O feriadão do Dia da Independência no Rio promete sol e um movimento em pontos turísticos e hotéis que não era visto desde março, quando teve início a pandemia da Covid-19 e entraram em vigor as medidas de distanciamento social. A Associação Brasileira da Indústria de Hotéis no Rio (ABIH-RJ) espera bater uma taxa de ocupação de 50% — na sexta-feira (4), o percentual estava em 46%, como informou o colunista Ancelmo Gois, do jornal O Globo (em tempos normais, poderia chegar a 80%). A entidade se surpreendeu com a procura de turistas brasileiros e do próprio estado, que sinaliza uma retomada. Os ícones da cidade também se preparam para receber mais visitantes: o Trem do Corcovado, que tem transportado de 900 a mil pessoas por dia, espera uma média de 3 mil entre este sábado (5) e segunda-feira (7).
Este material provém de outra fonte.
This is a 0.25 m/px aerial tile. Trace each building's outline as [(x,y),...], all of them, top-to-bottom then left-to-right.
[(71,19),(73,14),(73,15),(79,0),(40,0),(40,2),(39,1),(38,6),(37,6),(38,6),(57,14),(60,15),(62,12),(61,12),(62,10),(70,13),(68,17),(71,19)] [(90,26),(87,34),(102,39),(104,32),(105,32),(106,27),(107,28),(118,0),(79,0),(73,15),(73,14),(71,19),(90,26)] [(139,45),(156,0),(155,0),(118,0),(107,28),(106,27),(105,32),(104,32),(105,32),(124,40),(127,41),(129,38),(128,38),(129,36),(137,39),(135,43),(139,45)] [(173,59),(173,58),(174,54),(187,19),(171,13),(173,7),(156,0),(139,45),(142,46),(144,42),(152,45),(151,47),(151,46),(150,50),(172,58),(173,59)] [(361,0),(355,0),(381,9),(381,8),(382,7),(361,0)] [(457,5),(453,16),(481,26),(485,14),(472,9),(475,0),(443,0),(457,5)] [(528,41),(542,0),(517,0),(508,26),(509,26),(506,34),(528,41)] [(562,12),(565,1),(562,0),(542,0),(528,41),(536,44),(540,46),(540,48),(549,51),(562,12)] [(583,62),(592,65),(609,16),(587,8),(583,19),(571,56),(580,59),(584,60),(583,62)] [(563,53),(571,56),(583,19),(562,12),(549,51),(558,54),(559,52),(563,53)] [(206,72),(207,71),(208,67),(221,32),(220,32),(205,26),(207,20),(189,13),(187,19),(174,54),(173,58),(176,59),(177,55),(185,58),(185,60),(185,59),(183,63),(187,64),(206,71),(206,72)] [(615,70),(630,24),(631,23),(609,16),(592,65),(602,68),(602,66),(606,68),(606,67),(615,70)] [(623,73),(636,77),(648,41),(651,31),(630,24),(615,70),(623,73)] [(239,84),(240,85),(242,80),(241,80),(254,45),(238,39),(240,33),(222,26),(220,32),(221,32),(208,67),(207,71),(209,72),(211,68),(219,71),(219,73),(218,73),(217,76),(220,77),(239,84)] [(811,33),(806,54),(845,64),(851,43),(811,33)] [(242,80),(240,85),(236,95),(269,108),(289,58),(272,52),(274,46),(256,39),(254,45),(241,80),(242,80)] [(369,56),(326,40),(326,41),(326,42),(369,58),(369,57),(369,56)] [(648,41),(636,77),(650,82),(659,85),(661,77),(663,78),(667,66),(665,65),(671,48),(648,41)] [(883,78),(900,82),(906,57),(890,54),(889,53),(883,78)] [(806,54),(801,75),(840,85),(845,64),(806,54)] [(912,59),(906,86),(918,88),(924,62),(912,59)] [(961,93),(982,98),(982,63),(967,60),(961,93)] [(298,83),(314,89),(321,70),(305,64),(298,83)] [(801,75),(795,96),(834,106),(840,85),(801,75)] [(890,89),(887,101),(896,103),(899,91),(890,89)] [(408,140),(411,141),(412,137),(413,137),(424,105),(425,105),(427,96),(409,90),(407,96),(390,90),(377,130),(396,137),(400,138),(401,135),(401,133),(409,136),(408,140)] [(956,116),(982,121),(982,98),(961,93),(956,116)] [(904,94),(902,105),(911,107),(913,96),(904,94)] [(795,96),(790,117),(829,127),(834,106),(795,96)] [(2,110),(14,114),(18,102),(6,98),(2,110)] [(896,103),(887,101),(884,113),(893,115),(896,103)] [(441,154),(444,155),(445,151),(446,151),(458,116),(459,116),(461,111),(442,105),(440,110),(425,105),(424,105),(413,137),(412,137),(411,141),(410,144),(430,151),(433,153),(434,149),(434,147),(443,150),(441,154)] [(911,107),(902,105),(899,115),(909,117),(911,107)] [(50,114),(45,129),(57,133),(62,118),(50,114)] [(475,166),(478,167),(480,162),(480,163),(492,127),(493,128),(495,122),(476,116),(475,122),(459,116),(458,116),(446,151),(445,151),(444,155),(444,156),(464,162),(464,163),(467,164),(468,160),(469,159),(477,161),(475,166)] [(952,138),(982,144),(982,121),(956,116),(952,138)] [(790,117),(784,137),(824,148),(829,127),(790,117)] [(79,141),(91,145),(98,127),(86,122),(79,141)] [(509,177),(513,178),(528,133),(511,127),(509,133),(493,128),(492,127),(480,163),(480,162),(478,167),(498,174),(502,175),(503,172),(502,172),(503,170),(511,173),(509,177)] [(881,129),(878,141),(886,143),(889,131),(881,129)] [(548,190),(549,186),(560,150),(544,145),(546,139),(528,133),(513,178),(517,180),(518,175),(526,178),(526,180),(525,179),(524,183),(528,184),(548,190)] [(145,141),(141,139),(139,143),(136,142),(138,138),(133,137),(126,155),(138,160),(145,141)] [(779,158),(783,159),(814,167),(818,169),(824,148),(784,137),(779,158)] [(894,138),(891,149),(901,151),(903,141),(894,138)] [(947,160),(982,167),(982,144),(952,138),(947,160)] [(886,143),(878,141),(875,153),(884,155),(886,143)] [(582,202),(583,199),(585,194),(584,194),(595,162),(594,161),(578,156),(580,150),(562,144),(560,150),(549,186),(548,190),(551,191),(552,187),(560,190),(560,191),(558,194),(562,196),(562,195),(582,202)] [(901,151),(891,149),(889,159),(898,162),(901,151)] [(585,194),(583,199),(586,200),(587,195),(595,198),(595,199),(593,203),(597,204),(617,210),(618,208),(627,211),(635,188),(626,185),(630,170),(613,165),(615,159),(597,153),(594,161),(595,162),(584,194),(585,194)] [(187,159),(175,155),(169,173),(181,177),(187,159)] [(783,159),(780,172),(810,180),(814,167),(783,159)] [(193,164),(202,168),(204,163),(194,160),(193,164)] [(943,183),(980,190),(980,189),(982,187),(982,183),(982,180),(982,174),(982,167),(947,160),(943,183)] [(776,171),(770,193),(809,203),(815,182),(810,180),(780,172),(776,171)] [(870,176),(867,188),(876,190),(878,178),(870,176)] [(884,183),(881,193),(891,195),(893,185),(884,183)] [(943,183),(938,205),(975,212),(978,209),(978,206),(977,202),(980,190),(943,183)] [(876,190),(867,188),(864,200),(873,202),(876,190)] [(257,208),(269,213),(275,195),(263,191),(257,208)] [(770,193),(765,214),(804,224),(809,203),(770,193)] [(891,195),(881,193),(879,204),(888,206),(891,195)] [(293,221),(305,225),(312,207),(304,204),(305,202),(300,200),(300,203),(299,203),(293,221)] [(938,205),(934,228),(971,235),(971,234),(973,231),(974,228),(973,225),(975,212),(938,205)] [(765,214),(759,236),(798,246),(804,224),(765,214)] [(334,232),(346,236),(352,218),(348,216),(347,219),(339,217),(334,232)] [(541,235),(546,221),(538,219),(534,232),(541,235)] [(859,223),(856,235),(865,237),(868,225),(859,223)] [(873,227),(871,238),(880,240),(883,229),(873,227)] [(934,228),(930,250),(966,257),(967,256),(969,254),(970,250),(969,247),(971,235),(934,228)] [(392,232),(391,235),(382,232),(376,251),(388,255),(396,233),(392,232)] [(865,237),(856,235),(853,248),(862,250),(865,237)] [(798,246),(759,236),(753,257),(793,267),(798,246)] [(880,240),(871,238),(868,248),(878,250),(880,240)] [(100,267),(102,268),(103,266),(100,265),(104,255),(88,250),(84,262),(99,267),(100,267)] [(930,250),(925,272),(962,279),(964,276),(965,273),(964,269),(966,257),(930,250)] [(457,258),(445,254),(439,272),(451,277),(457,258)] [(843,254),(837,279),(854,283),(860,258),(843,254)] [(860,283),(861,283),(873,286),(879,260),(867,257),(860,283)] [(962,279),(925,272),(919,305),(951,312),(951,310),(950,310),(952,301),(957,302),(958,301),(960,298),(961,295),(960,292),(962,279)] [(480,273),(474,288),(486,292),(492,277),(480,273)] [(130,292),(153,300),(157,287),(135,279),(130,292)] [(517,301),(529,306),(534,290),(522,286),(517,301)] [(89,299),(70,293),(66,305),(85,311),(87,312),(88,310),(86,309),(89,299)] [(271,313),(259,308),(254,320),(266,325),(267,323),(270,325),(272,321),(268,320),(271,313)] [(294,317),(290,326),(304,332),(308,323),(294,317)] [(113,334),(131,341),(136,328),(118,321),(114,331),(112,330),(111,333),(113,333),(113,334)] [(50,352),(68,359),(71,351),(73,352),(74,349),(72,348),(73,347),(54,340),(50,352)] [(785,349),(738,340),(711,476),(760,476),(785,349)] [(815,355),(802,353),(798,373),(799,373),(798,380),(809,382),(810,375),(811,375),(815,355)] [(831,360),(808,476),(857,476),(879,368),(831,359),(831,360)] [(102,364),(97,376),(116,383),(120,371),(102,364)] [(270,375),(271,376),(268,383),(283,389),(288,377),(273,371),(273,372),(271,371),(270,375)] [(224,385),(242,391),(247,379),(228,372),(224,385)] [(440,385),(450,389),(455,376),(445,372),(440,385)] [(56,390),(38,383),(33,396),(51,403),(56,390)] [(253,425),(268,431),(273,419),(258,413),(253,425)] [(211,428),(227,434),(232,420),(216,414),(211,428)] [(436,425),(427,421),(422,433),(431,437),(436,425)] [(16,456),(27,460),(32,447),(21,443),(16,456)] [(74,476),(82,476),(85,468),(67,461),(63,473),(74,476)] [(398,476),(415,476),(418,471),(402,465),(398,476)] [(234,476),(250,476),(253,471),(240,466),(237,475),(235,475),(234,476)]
Pelo plano de flexibilização da prefeitura, os pontos turísticos só podem operar com capacidade máxima de 50%, desde que respeitados os quatro metros quadrados por pessoa. Este será o primeiro fim de semana com autorização de abertura para centros culturais (o Museu do Amanhã é um que volta a receber público), além de o primeiro feriado prolongado na cidade com a rede hoteleira funcionando. O Fairmont, hotel de luxo em Copacabana, retomou as atividades na sexta, abrindo 120 dos seus 400 quartos. Todos estão reservados até esta segunda-feira (7).
“Inicialmente abriríamos com 80 quartos, mas subimos o total com a chegada de mais pedidos. Vamos recomeçar aos poucos, para evitar uma experiência ruim e testar os protocolos”, comenta o CEO da Accor na América do Sul, Patrick Mendes, dizendo que os hotéis da rede (são 22 na capital) têm aberto com 50% da sua capacidade e estão com taxa de ocupação média de 40%. “O feriadão vai ser bom, mas a realidade do setor do turismo ainda é de movimento fraco. Vai demorar de seis a oito meses para chegarmos a um patamar aceitável”.
No Fairmont, que tem tarifa cheia a partir de R$ 1.250, a piscina com vista para o mar pode ser aproveitada pelos hóspedes, que encontrarão espreguiçadeiras com um metro e meio de distância uma da outra. No Copacabana Palace, outro cinco estrelas da Avenida Atlântica, a piscina também estará liberada para o refresco dos turistas, que poderão usar as espreguiçadeiras da varanda voltadas para a praia. O hotel está funcionando apenas com o prédio principal, e seus 145 quartos estão ocupados. A diária parte de mil reais.
“O hotel está com hóspedes vindos de todos os estados do Brasil. Só se fala português”, diz Andrea Natal, diretora geral, que tem um plano para esse “novo normal”: trocar as bandeiras dos países da decoração pelas dos estados.
Presidente da ABIH-RJ, Alfredo Lopes afirma que a ocupação dos hotéis é melhor do que se esperava: “Daqui para frente, a tendência é melhorar. O feriadão será um termômetro”. A movimentação no Rio, no entanto, é vista com cautela pelo infectologista Alberto Chebabo, vice-presidente da Sociedade Brasileira de Infectologia e diretor médico do Hospital Universitário Clementino Fraga Filho, da UFRJ.
“Há um aumento de casos (da Covid-19) preocupante. Espero que as pessoas tenham responsabilidade, que cumpram as medidas de distanciamento. Avançamos rápido demais na flexibilização, abrindo atividades não essenciais, como restaurantes, antes de essenciais, como escolas”, diz ele, que, no entanto, é a favor da abertura das praias, de segunda a sexta-feira.
A Secretaria estadual de Saúde registrou 232.489 casos confirmados e 16.467 óbitos por coronavírus. O município contabilizava 93.012 infectados e 9.853 mortes. A taxa de isolamento na cidade, segundo a empresa Cyberlabs, era na sexta-feira (4) de 46%.